#### [Task data]
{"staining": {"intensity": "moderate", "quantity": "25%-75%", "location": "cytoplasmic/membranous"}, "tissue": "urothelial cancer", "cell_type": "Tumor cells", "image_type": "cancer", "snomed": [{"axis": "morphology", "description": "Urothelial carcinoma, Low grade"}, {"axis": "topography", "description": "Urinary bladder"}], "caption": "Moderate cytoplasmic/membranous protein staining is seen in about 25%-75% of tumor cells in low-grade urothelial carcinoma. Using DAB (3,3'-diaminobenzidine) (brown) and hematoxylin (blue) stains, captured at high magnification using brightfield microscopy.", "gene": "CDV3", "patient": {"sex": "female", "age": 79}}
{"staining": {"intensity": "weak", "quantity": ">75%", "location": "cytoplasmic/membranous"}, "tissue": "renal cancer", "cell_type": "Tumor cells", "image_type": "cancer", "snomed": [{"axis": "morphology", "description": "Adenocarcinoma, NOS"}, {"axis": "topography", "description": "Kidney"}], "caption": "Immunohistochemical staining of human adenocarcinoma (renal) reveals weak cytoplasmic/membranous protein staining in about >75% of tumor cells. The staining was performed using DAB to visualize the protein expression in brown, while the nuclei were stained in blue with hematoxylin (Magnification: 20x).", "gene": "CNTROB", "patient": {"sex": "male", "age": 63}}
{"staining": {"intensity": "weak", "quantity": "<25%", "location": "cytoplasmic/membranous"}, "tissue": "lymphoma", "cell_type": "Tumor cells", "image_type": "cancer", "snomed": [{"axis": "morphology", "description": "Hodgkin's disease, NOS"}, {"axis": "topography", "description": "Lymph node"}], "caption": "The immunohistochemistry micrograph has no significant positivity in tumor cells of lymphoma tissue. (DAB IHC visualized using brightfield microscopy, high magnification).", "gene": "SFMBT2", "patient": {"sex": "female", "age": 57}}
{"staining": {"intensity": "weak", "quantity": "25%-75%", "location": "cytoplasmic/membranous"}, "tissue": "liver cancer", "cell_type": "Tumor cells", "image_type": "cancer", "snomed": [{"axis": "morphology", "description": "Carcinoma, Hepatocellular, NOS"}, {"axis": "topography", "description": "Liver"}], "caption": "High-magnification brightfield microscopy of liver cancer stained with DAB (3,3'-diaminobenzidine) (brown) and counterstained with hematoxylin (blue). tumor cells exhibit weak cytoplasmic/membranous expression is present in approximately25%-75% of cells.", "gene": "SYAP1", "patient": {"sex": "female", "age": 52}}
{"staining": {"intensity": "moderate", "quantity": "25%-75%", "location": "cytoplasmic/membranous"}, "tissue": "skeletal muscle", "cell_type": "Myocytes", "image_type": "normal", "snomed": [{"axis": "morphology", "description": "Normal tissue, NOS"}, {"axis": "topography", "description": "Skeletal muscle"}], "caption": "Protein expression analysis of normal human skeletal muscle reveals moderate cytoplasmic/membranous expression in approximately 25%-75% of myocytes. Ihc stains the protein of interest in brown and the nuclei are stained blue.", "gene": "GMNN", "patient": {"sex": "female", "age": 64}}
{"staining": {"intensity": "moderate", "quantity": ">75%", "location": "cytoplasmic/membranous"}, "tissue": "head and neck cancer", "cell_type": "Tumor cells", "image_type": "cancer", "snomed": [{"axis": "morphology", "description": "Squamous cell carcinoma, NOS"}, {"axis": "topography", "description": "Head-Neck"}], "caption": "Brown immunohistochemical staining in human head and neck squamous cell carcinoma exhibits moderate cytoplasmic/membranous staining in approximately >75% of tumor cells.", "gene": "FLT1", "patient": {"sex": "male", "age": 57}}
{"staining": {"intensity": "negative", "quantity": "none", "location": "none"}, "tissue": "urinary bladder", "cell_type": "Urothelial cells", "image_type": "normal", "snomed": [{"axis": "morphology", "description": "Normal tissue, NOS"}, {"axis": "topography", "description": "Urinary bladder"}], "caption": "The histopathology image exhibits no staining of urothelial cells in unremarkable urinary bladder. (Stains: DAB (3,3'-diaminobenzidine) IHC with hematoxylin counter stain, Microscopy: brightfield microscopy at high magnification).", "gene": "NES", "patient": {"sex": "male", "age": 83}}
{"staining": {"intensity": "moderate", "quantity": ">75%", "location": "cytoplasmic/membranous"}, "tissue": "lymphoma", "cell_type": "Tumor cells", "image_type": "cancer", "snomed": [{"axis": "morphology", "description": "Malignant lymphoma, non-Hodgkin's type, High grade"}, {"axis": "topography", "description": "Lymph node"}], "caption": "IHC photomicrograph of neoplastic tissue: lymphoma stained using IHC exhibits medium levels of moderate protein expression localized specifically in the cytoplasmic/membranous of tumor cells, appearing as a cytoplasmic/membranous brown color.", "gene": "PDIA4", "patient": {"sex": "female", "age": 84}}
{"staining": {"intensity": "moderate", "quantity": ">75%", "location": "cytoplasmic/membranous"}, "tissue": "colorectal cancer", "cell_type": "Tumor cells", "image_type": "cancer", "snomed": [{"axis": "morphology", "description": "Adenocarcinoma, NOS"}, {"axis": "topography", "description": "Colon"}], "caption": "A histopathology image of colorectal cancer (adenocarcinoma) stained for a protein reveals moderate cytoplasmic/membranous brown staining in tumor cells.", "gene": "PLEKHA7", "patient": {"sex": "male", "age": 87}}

#### [Task details]
Everything in the material above needs to be transcribed exactly.

#### [Written answer]
{"staining": {"intensity": "moderate", "quantity": "25%-75%", "location": "cytoplasmic/membranous"}, "tissue": "urothelial cancer", "cell_type": "Tumor cells", "image_type": "cancer", "snomed": [{"axis": "morphology", "description": "Urothelial carcinoma, Low grade"}, {"axis": "topography", "description": "Urinary bladder"}], "caption": "Moderate cytoplasmic/membranous protein staining is seen in about 25%-75% of tumor cells in low-grade urothelial carcinoma. Using DAB (3,3'-diaminobenzidine) (brown) and hematoxylin (blue) stains, captured at high magnification using brightfield microscopy.", "gene": "CDV3", "patient": {"sex": "female", "age": 79}}
{"staining": {"intensity": "weak", "quantity": ">75%", "location": "cytoplasmic/membranous"}, "tissue": "renal cancer", "cell_type": "Tumor cells", "image_type": "cancer", "snomed": [{"axis": "morphology", "description": "Adenocarcinoma, NOS"}, {"axis": "topography", "description": "Kidney"}], "caption": "Immunohistochemical staining of human adenocarcinoma (renal) reveals weak cytoplasmic/membranous protein staining in about >75% of tumor cells. The staining was performed using DAB to visualize the protein expression in brown, while the nuclei were stained in blue with hematoxylin (Magnification: 20x).", "gene": "CNTROB", "patient": {"sex": "male", "age": 63}}
{"staining": {"intensity": "weak", "quantity": "<25%", "location": "cytoplasmic/membranous"}, "tissue": "lymphoma", "cell_type": "Tumor cells", "image_type": "cancer", "snomed": [{"axis": "morphology", "description": "Hodgkin's disease, NOS"}, {"axis": "topography", "description": "Lymph node"}], "caption": "The immunohistochemistry micrograph has no significant positivity in tumor cells of lymphoma tissue. (DAB IHC visualized using brightfield microscopy, high magnification).", "gene": "SFMBT2", "patient": {"sex": "female", "age": 57}}
{"staining": {"intensity": "weak", "quantity": "25%-75%", "location": "cytoplasmic/membranous"}, "tissue": "liver cancer", "cell_type": "Tumor cells", "image_type": "cancer", "snomed": [{"axis": "morphology", "description": "Carcinoma, Hepatocellular, NOS"}, {"axis": "topography", "description": "Liver"}], "caption": "High-magnification brightfield microscopy of liver cancer stained with DAB (3,3'-diaminobenzidine) (brown) and counterstained with hematoxylin (blue). tumor cells exhibit weak cytoplasmic/membranous expression is present in approximately25%-75% of cells.", "gene": "SYAP1", "patient": {"sex": "female", "age": 52}}
{"staining": {"intensity": "moderate", "quantity": "25%-75%", "location": "cytoplasmic/membranous"}, "tissue": "skeletal muscle", "cell_type": "Myocytes", "image_type": "normal", "snomed": [{"axis": "morphology", "description": "Normal tissue, NOS"}, {"axis": "topography", "description": "Skeletal muscle"}], "caption": "Protein expression analysis of normal human skeletal muscle reveals moderate cytoplasmic/membranous expression in approximately 25%-75% of myocytes. Ihc stains the protein of interest in brown and the nuclei are stained blue.", "gene": "GMNN", "patient": {"sex": "female", "age": 64}}
{"staining": {"intensity": "moderate", "quantity": ">75%", "location": "cytoplasmic/membranous"}, "tissue": "head and neck cancer", "cell_type": "Tumor cells", "image_type": "cancer", "snomed": [{"axis": "morphology", "description": "Squamous cell carcinoma, NOS"}, {"axis": "topography", "description": "Head-Neck"}], "caption": "Brown immunohistochemical staining in human head and neck squamous cell carcinoma exhibits moderate cytoplasmic/membranous staining in approximately >75% of tumor cells.", "gene": "FLT1", "patient": {"sex": "male", "age": 57}}
{"staining": {"intensity": "negative", "quantity": "none", "location": "none"}, "tissue": "urinary bladder", "cell_type": "Urothelial cells", "image_type": "normal", "snomed": [{"axis": "morphology", "description": "Normal tissue, NOS"}, {"axis": "topography", "description": "Urinary bladder"}], "caption": "The histopathology image exhibits no staining of urothelial cells in unremarkable urinary bladder. (Stains: DAB (3,3'-diaminobenzidine) IHC with hematoxylin counter stain, Microscopy: brightfield microscopy at high magnification).", "gene": "NES", "patient": {"sex": "male", "age": 83}}
{"staining": {"intensity": "moderate", "quantity": ">75%", "location": "cytoplasmic/membranous"}, "tissue": "lymphoma", "cell_type": "Tumor cells", "image_type": "cancer", "snomed": [{"axis": "morphology", "description": "Malignant lymphoma, non-Hodgkin's type, High grade"}, {"axis": "topography", "description": "Lymph node"}], "caption": "IHC photomicrograph of neoplastic tissue: lymphoma stained using IHC exhibits medium levels of moderate protein expression localized specifically in the cytoplasmic/membranous of tumor cells, appearing as a cytoplasmic/membranous brown color.", "gene": "PDIA4", "patient": {"sex": "female", "age": 84}}
{"staining": {"intensity": "moderate", "quantity": ">75%", "location": "cytoplasmic/membranous"}, "tissue": "colorectal cancer", "cell_type": "Tumor cells", "image_type": "cancer", "snomed": [{"axis": "morphology", "description": "Adenocarcinoma, NOS"}, {"axis": "topography", "description": "Colon"}], "caption": "A histopathology image of colorectal cancer (adenocarcinoma) stained for a protein reveals moderate cytoplasmic/membranous brown staining in tumor cells.", "gene": "PLEKHA7", "patient": {"sex": "male", "age": 87}}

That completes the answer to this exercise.